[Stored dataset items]
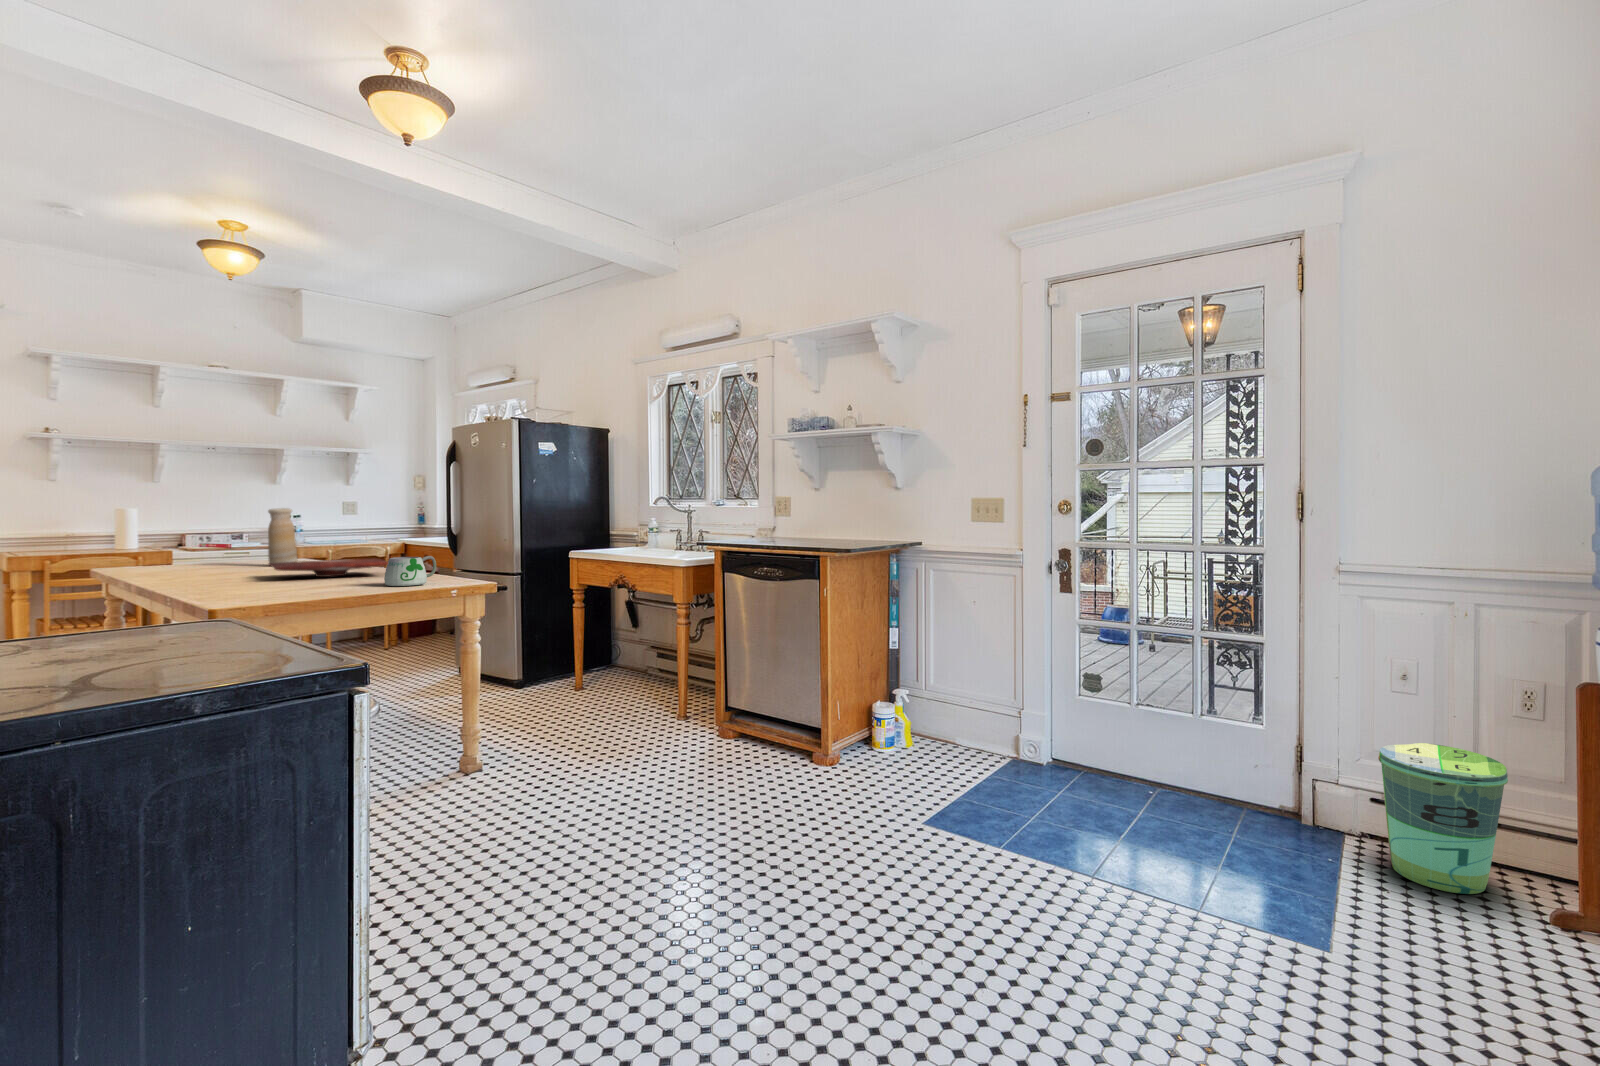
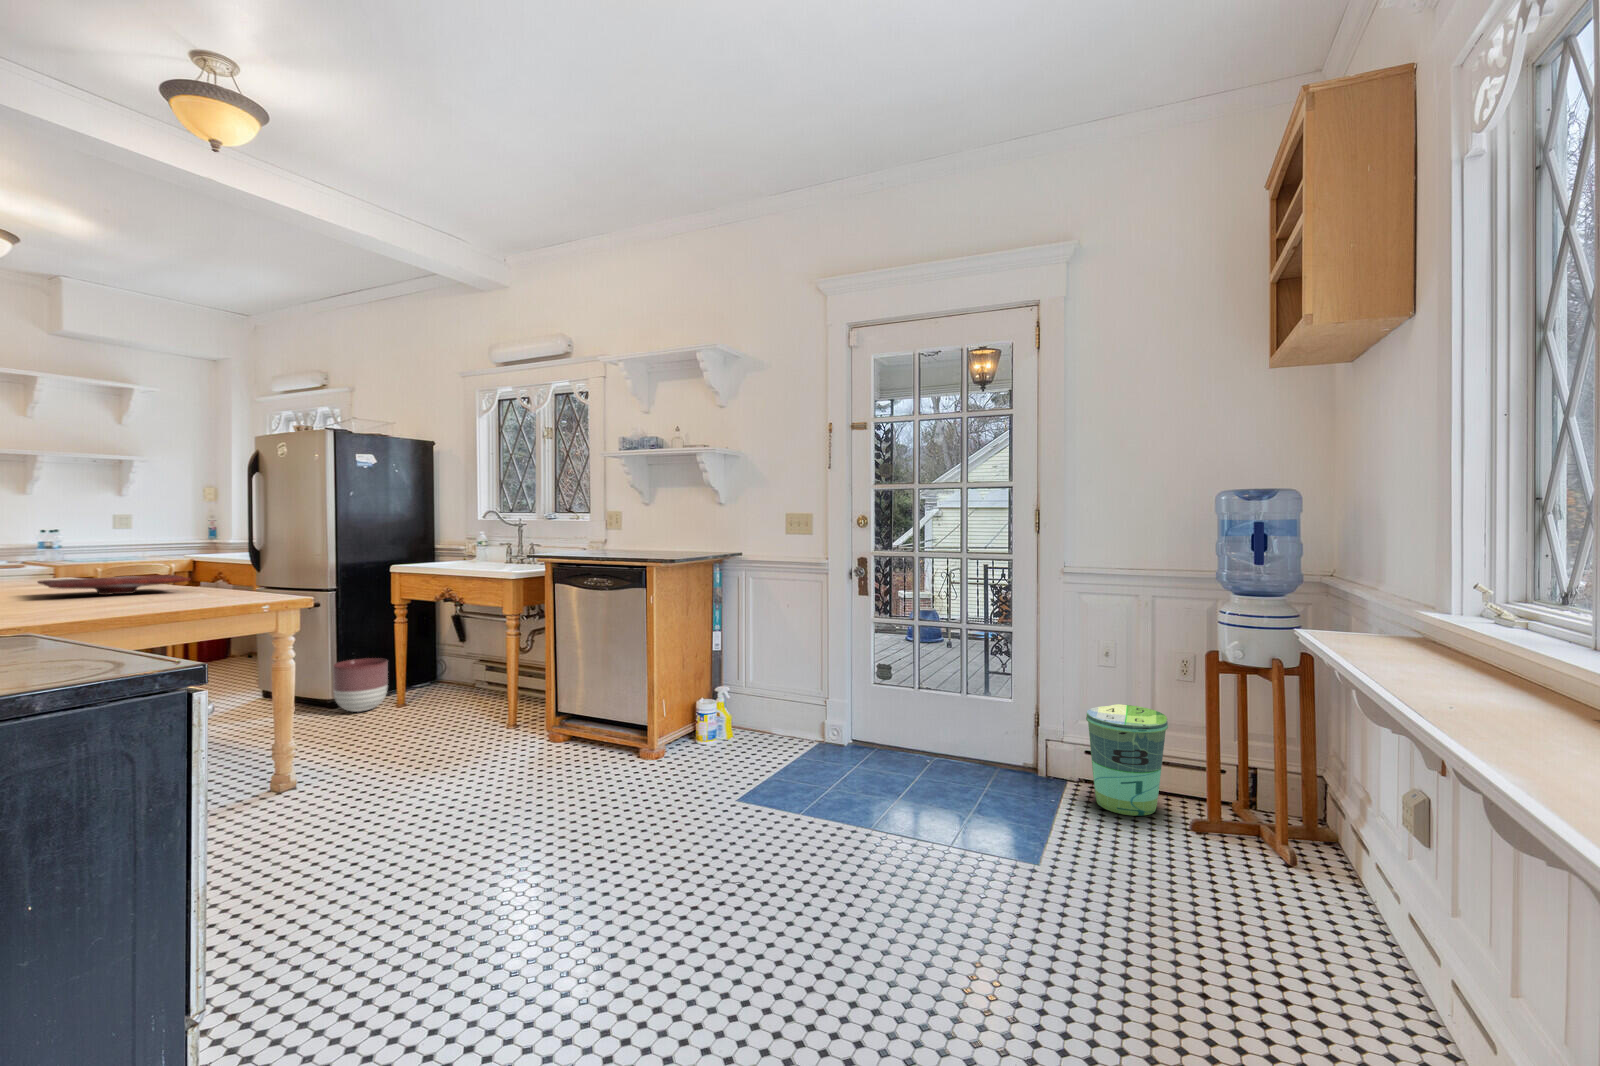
vase: present [268,508,297,563] -> none [30,522,68,584]
mug: present [384,556,436,586] -> none [187,571,247,602]
planter: none [518,642,566,694] -> present [333,658,388,712]

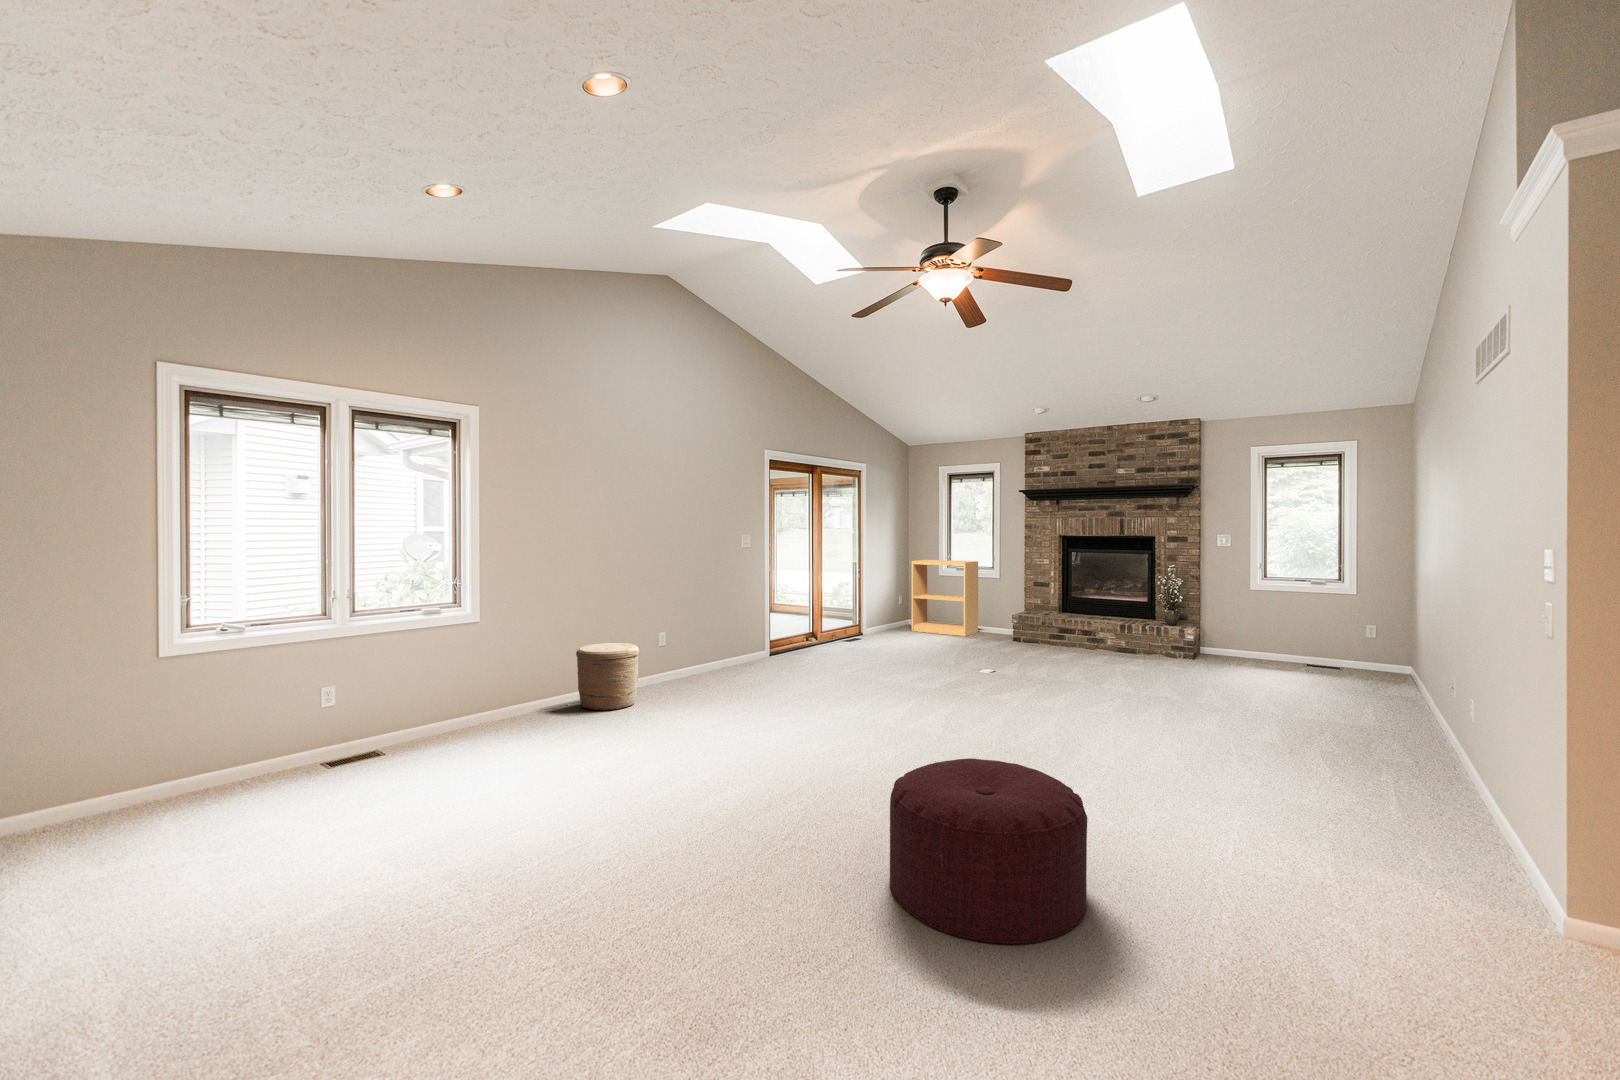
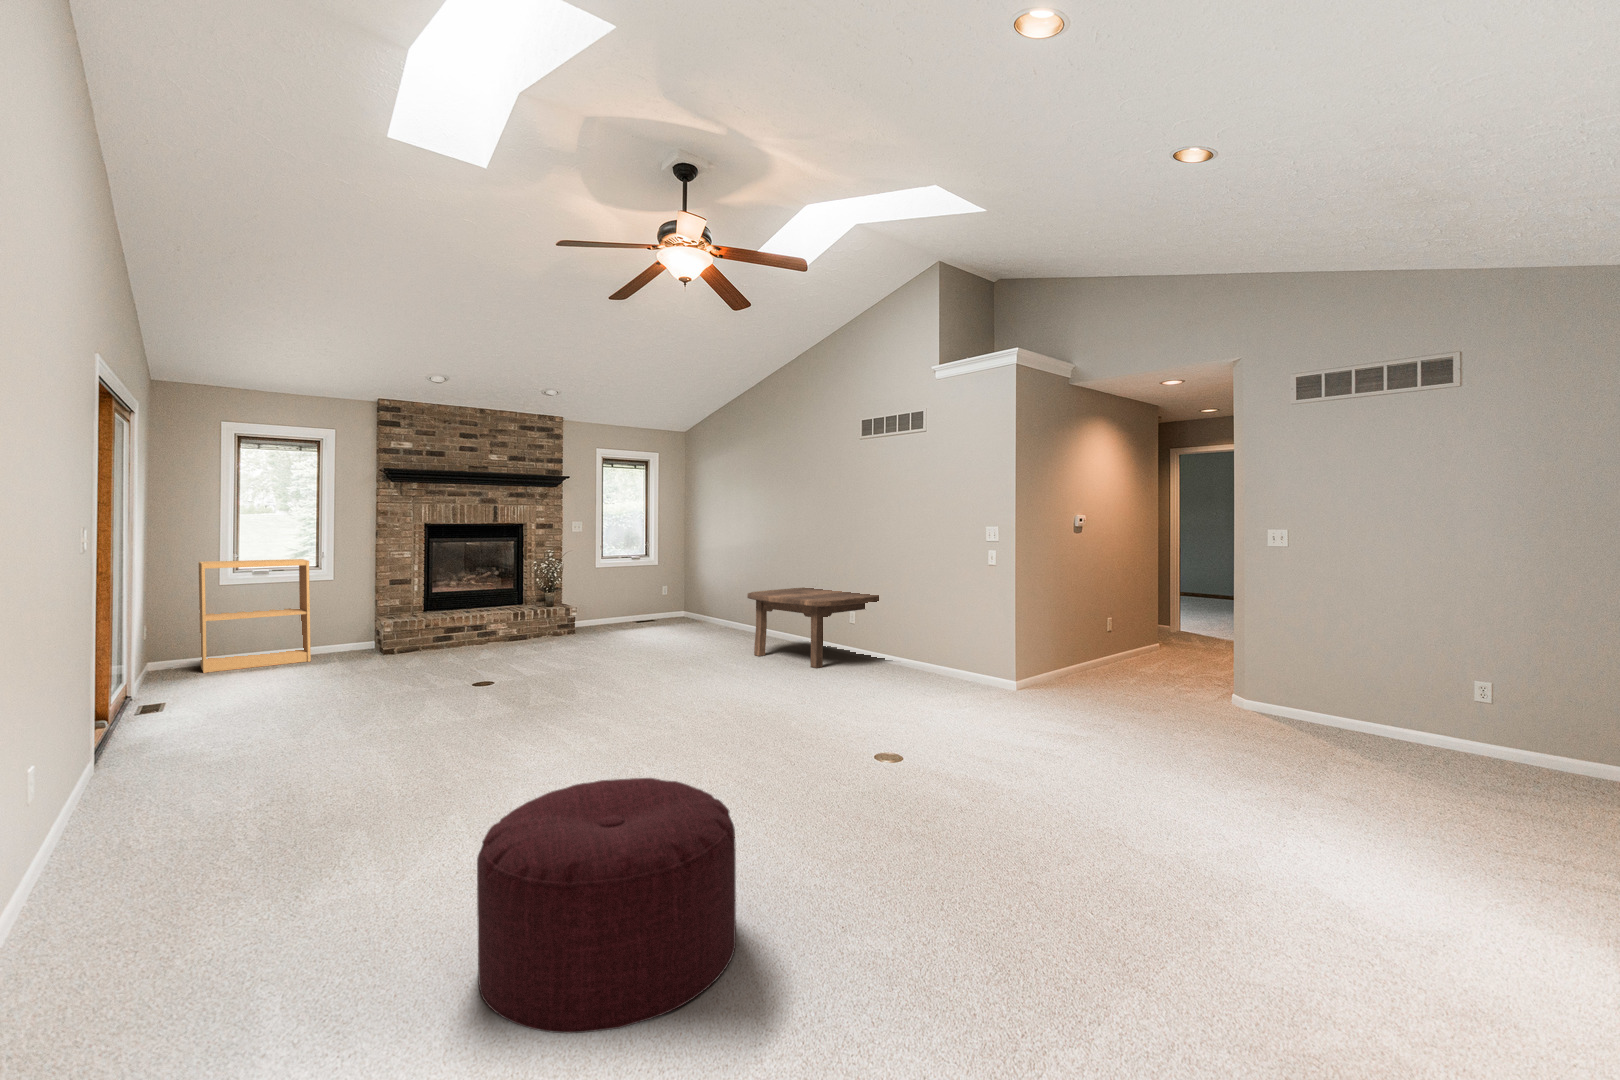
coffee table: none [1221,638,1465,793] -> present [747,587,879,668]
woven basket: present [576,643,639,711] -> none [135,739,312,915]
ottoman: present [890,758,1087,944] -> present [477,778,736,1033]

BRIEF: From the line containing "mug: present [384,556,436,586]" to the last line of the entries, copy every line exactly, including both ends, and leave out the pictures.

COMPLETED TASK:
mug: present [384,556,436,586] -> none [187,571,247,602]
planter: none [518,642,566,694] -> present [333,658,388,712]

coffee table: none [1221,638,1465,793] -> present [747,587,879,668]
woven basket: present [576,643,639,711] -> none [135,739,312,915]
ottoman: present [890,758,1087,944] -> present [477,778,736,1033]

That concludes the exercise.